■ JOB:
Where a picture appears, skip it; print everything else in the records exactly as it stands.

■ SUPPLIED RECORDS:
╭──
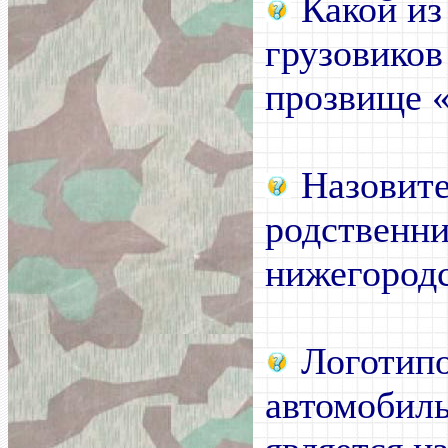
Какой из
грузовиков
прозвище 
Назовите
родственни
нижегородс
Логотипо
автомобил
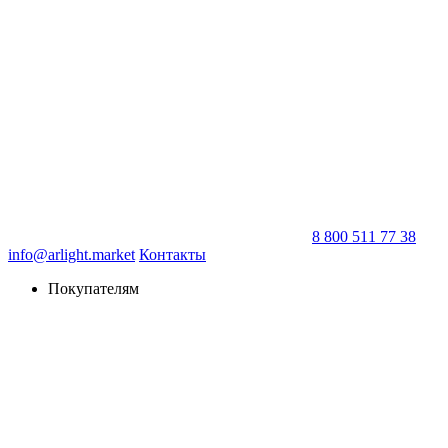
8 800 511 77 38
info@arlight.market
Контакты
Покупателям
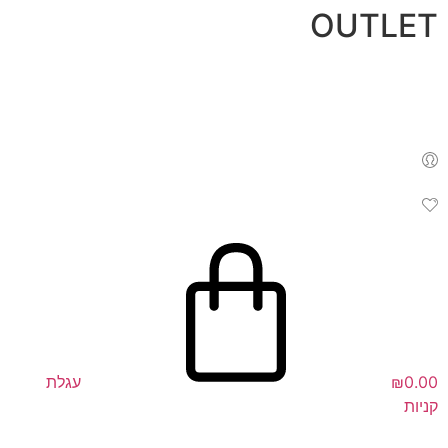
לג
OUTLET
תוכן
0.00
₪
עגלת
קניות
╰──
■ SOLUTION TO THIS TASK:
Какой из
грузовиков
прозвище 
Назовите
родственни
нижегородс
Логотипо
автомобил
8 800 511 77 38
info@arlight.market
Контакты
Покупателям
לג
OUTLET
תוכן
0.00
₪
עגלת
קניות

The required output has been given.